Les situations vécues par Zinos sont bien souvent rudes mais la façon dont Fatih Akin les raconte prête à sourire. En outre, le cinéaste montre bien des gens qui sont prêts à s'aider en cas de galère. Ainsi, les amis du frère de Zinos n'hésitent pas à venir à son aide lorsque celui-ci est en difficulté.
Et puis le film porte toujours un regard positif et optimiste envers ses personnages qui ne possèdent rien mais qui sont prêts à donner tout ce qu'ils ont. Lorsque Zinos ou son frère sont dans des situations délicates, le réalisateur leur donne une chance. C'est une façon de dire que la roue tourne et que chacun a droit à sa petite part de bonheur.
Autre fait remarquable du film, sa bande son. Elle se révèle très éclectique avec des morceaux de funk, bien évidemment de soul ou encore d'électro (Quincy Jones, Kool and the gang, Louis Armstrong, Love ravers, etc.) qui donnent un sacré punch au film.
Soul kitchen est une comédie au rythme enlevé qui mélange les genres. On retrouve dans ce film des éléments du drame, de la comédie romantique ou encore de la comédie musicale. Le mélange est parfaitement dosé et on s'amuse des différentes situations cocasses auxquelles on assiste.
Tous les acteurs sont excellents et participent bien entendu amplement à la réussite du film. On sent d'ailleurs que le cinéaste a pris beaucoup de plaisir à délivrer les rôles à ses divers acteurs, qui bénéficient tous de personnages hauts en couleurs.

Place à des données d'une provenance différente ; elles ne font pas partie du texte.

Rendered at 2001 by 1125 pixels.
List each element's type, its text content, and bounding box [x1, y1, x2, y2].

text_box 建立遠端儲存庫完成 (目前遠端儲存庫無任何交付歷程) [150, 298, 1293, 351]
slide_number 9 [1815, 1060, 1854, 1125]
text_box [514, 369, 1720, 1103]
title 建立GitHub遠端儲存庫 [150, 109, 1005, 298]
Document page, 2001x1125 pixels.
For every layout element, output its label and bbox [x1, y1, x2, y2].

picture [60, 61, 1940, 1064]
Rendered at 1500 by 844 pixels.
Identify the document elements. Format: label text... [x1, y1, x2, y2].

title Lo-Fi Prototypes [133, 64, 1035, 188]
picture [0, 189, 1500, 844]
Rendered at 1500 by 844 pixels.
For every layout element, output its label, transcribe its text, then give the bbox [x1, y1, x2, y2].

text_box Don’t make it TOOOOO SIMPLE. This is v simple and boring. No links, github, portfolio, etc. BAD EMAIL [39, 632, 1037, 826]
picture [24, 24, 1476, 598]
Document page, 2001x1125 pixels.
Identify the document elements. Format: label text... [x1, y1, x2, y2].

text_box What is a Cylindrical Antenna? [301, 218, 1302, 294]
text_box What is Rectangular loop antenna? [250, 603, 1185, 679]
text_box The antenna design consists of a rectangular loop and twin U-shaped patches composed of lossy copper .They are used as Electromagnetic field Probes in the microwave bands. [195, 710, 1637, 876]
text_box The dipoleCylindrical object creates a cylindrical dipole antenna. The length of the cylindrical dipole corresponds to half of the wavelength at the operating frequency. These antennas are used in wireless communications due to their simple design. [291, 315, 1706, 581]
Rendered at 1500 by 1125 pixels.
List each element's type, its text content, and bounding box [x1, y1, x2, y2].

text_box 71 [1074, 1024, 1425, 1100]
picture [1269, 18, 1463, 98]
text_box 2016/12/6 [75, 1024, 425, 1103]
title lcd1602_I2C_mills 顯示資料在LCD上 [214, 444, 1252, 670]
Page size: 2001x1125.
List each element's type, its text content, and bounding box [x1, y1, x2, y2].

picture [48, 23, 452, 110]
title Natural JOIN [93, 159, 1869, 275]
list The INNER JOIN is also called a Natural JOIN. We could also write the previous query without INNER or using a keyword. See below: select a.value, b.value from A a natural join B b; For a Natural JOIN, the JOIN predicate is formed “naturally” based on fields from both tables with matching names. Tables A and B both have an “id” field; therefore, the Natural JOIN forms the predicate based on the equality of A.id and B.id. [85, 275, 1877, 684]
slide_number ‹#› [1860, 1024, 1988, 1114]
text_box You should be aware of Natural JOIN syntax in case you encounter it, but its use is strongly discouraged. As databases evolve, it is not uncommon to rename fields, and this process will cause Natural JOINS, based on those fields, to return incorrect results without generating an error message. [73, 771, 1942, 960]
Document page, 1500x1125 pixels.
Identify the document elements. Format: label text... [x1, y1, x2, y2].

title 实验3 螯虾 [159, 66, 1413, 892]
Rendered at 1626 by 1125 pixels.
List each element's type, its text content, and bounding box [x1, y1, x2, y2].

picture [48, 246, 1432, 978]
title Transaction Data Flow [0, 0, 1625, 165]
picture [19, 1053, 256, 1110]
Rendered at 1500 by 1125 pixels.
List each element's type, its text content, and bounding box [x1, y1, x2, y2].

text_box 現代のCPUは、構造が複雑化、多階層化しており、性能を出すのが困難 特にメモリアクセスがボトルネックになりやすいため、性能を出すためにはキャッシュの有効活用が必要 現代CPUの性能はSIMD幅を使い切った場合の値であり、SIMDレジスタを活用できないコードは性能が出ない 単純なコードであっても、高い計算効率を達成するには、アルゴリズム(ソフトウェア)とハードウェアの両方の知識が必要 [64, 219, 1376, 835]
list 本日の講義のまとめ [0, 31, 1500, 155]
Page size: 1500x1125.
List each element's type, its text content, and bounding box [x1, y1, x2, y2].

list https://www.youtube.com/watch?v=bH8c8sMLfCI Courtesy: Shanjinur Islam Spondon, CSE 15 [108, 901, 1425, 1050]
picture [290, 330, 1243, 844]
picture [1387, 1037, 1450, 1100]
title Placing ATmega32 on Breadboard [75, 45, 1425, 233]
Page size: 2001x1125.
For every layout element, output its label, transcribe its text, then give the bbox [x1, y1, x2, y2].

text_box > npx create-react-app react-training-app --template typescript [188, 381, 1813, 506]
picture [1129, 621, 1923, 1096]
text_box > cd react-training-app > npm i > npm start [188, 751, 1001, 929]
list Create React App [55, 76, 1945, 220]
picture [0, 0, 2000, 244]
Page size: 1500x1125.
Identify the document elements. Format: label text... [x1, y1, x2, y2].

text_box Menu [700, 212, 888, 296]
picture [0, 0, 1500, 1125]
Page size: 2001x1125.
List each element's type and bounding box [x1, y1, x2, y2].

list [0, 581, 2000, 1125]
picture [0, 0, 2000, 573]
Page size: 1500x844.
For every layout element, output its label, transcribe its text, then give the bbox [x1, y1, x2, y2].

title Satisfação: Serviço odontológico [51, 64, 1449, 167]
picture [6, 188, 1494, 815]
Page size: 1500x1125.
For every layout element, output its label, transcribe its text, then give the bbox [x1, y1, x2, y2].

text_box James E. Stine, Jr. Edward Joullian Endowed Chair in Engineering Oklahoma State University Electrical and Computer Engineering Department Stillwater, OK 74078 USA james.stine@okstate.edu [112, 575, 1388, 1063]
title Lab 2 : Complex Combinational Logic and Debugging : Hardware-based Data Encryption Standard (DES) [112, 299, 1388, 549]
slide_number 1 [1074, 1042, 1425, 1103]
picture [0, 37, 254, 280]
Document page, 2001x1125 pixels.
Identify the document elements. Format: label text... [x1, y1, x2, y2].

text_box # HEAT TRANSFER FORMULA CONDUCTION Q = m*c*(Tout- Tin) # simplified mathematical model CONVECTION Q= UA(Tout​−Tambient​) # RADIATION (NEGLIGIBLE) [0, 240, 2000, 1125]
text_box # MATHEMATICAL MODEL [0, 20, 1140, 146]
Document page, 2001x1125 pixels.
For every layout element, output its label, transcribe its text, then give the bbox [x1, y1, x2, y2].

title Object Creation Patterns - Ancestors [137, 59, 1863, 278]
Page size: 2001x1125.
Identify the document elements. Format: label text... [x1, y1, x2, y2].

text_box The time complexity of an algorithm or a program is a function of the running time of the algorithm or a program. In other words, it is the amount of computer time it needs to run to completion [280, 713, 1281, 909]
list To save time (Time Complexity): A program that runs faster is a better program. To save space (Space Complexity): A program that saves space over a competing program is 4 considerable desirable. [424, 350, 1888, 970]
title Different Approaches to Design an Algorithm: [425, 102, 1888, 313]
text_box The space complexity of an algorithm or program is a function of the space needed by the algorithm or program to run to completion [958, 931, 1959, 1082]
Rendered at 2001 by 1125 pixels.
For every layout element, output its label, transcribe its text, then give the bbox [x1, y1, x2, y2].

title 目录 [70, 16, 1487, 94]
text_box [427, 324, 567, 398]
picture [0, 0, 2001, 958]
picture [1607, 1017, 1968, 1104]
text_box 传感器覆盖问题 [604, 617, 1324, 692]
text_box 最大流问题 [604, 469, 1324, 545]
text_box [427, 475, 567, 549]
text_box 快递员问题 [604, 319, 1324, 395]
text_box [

Le seul bémol pourrait être une mise en scène un peu fonctionnelle avec un cinéaste qui n'a pas hésité à multiplier les plans. Cela dit, vu le côté outrancier du film, cela n'est pas spécialement gênant.
Au final, on passe un très bon moment à regarder ce film qui est certes une comédie mais n'oublie pas pour autant d'évoquer la situation socio-économique de l'Allemagne.